The above graphic was emailed to me with a request for my thoughts. At first, I am a little amused by the image. For the sake of full disclosure, I am an avid carnivore. I delight in consuming a myriad of mammalian and avian life. I have no qualms about hunting, killing, gutting, butchering, cooking and then eating a critter. I have no desire to give up my meat eating ways, nor restrict them in any fashion. That being said, if the Bible commands me as a Christian to stop eating a particular animal, I will obey the Word.
The question implicitly answered in the above image is that modern day American Christians do not have license to eat porcine food products (and I assume that also includes other foods prohibited in the Old Testament). The statements made by the graphic designers are factually accurate. Peter’s vision in Acts 10:9-16 was not given to lead him down the path of bacon and pork chops.
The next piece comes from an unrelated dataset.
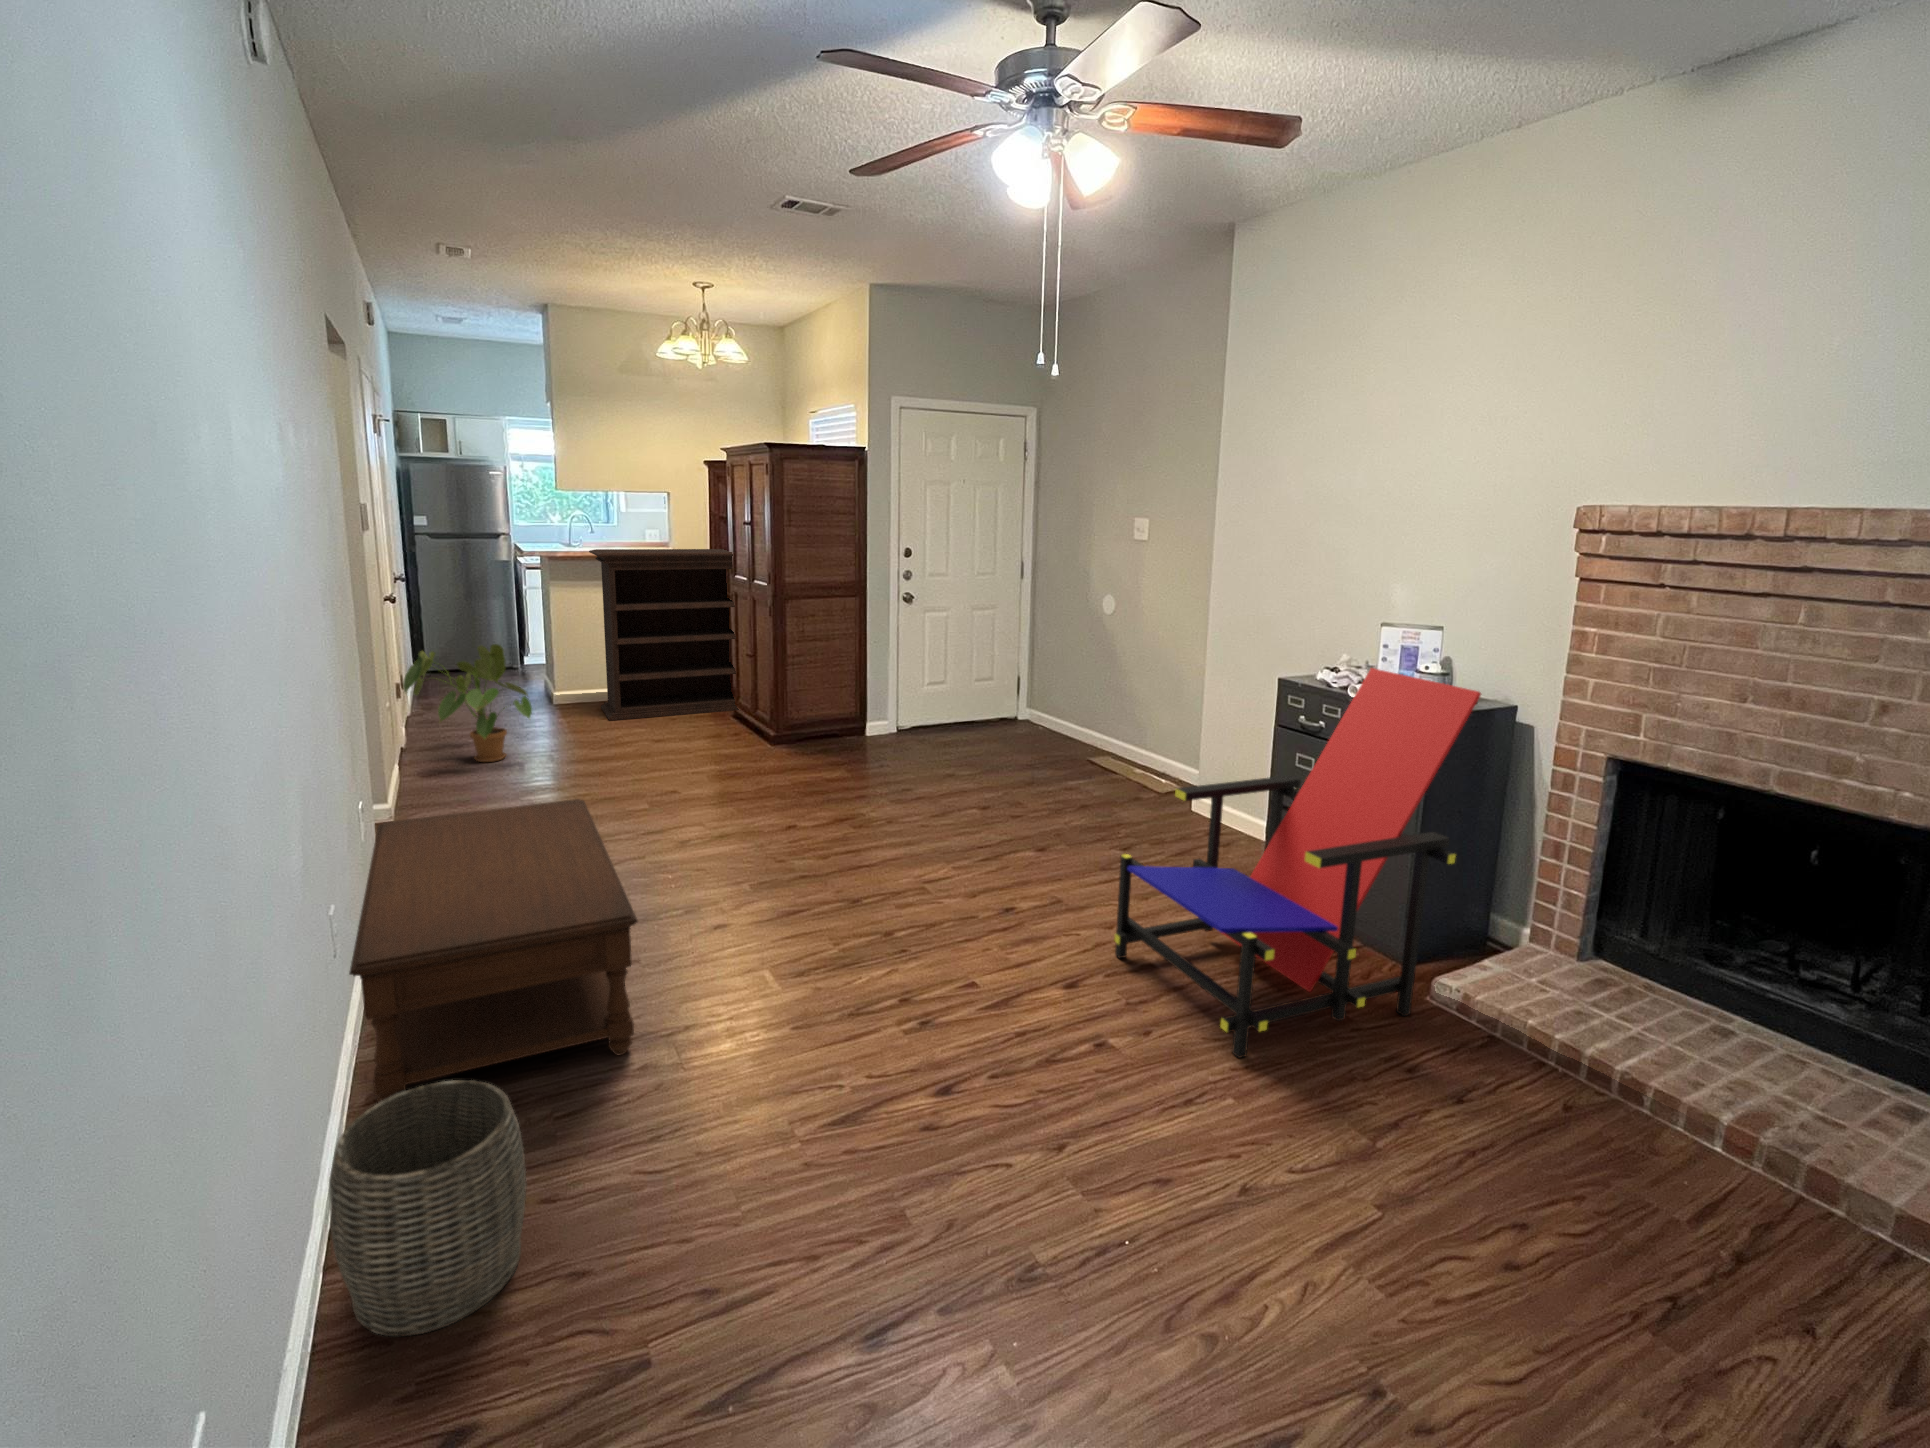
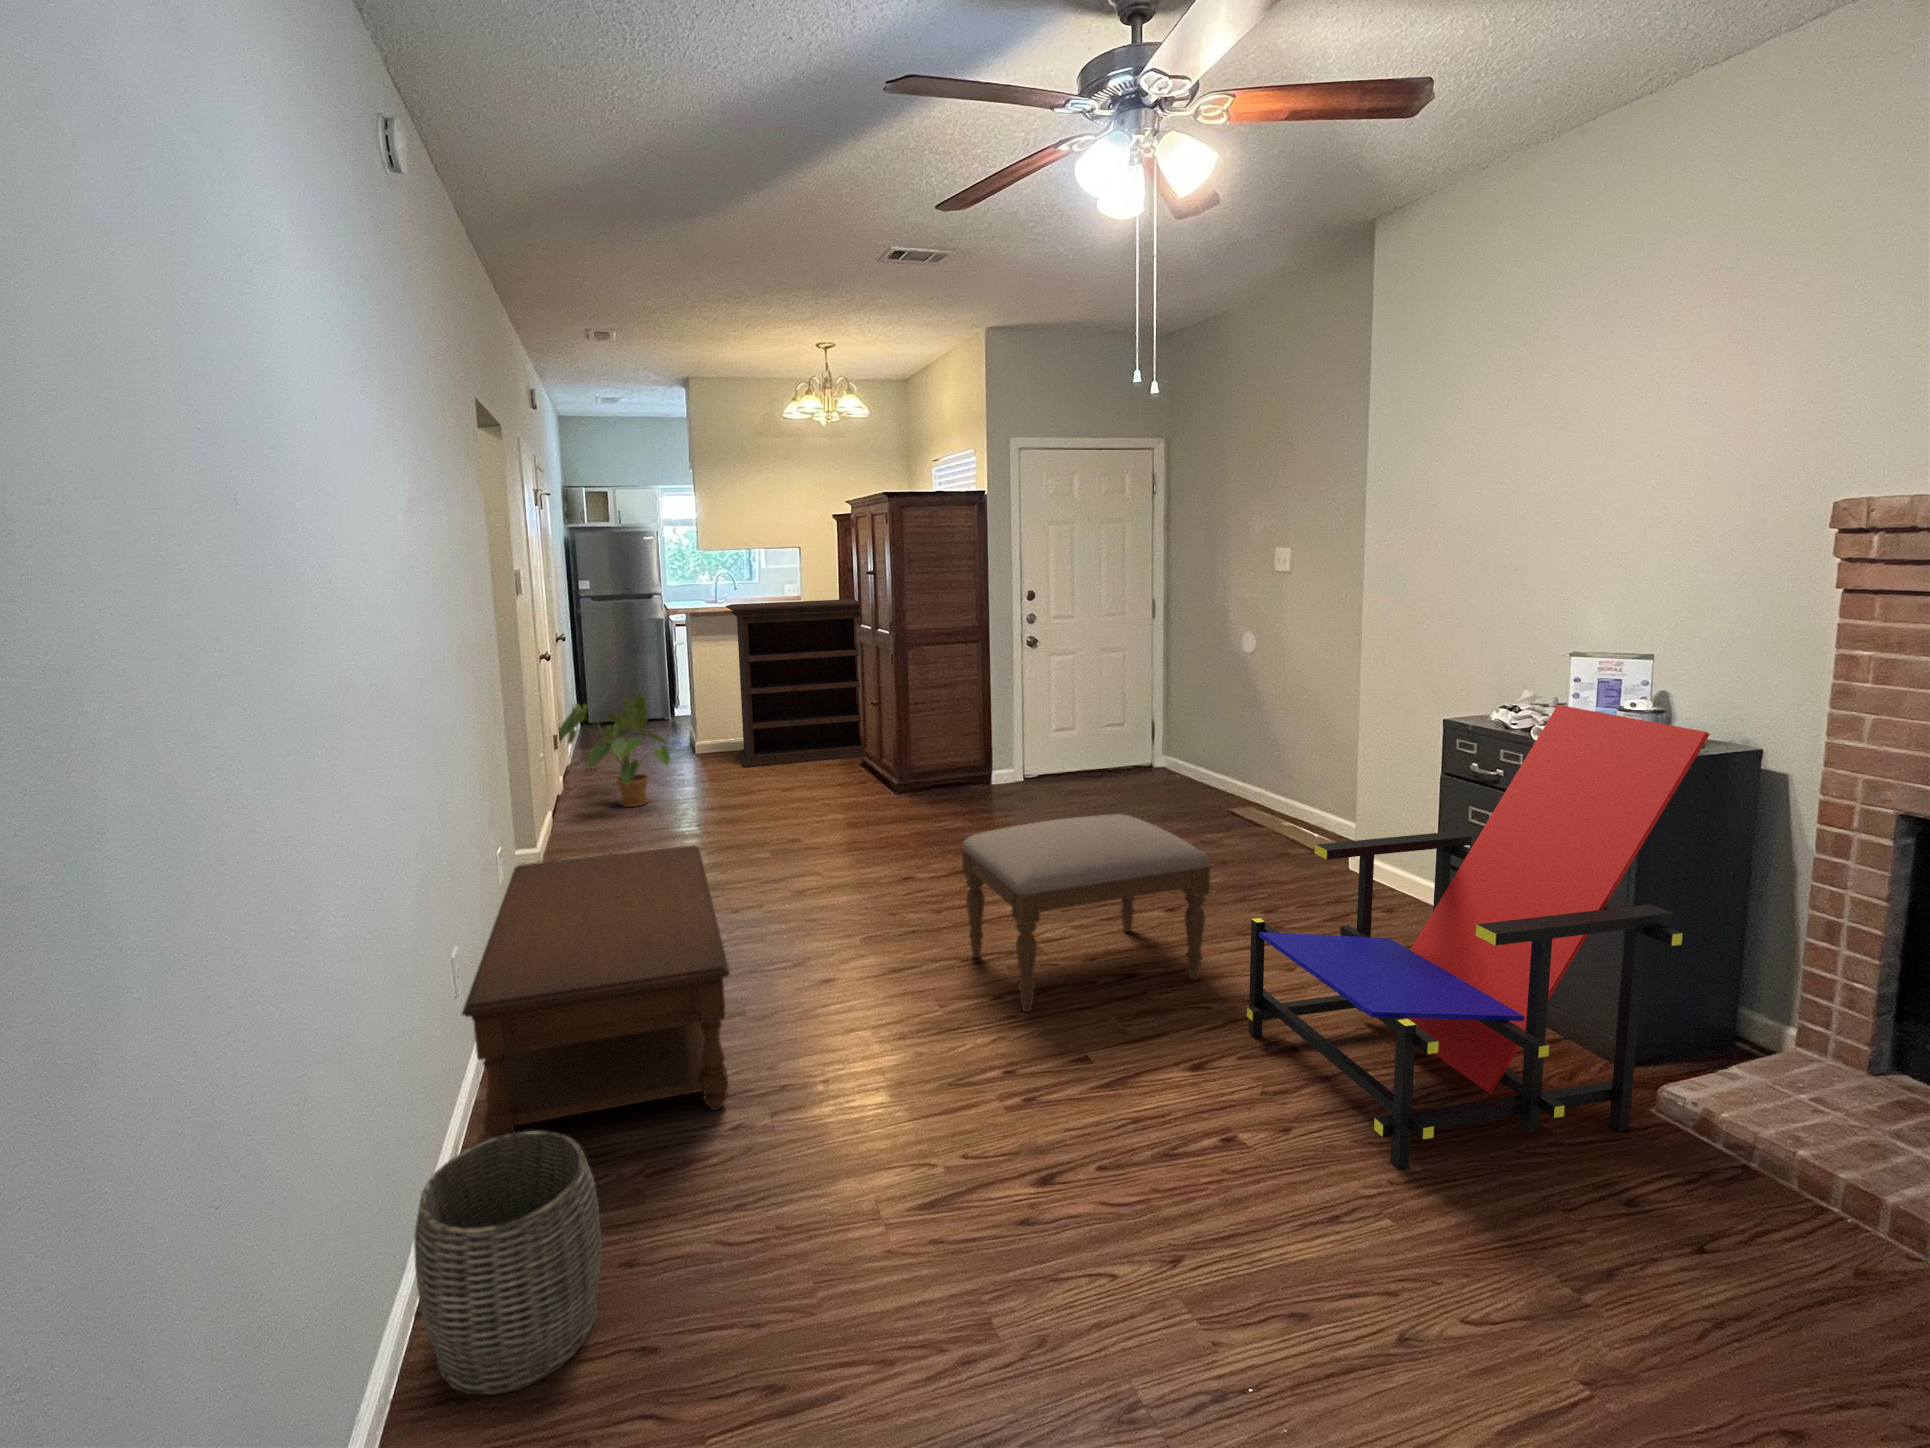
ottoman: none [856,764,1084,948] -> present [962,814,1210,1012]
Peter’s vision prepared him for ministry to the Gentiles. God was giving Peter a poignant object lesson to break down the barriers of prejudice that were still in the hearts of many Jews- the disciples included.
However, to us the above truth as evidence we should not be eating pork would be to overlook or ignore a number of other very clear passages. We have to draw a clear line between the Jews of the Bible and the Gentiles of today. The question at stake is if believing Gentiles are under the dietary restrictions of the law of Moses. That question was answered clearly and definitively in three distinct places in the New Testament. Acts 15 is the first time the church addressed this specific issue.
As the gospel spread throughout Gentile regions a group of men began teaching that Gentiles must also keep the laws of Moses to be saved. In Acts 15, church leaders from Jerusalem and Antioch met together to address the matter. Peter was one of the leading voices at that council. After mentioning how God used him to first take the gospel to the Gentiles he said, “Why tempt ye God, to put a yoke on the neck of the disciples, which neither our fathers nor we were able to bear?” Paul and Barnabas spoke after Peter and declared much the same thing. James, the pastor of the church in Jerusalem, stood and concluded the meeting by affirming that Gentile believers are under no obligation to keep the ceremonial and civil restrictions of the law of Moses. This conclusion was later affirmed by the entire church, and was a major part of Paul’s correction of the Galatian and Colossian errors. In fact, in his first letter to Timothy Paul declared that any one who forbade eating meats was teaching a demonic doctrine. The New Testameny explicitly teaches the Gentile Christian has no obligation to obey the laws given to the Israelites, including dietary restrictions.
American Christian’s today can enjoy or abstain from all varieties of meat. We are under no specific command to imbibe or forsake any kind of meat. Instead, we give thanks God who has made us clean through Jesus. We rejoice that because of Jesus, diet plays no part in our standing with God.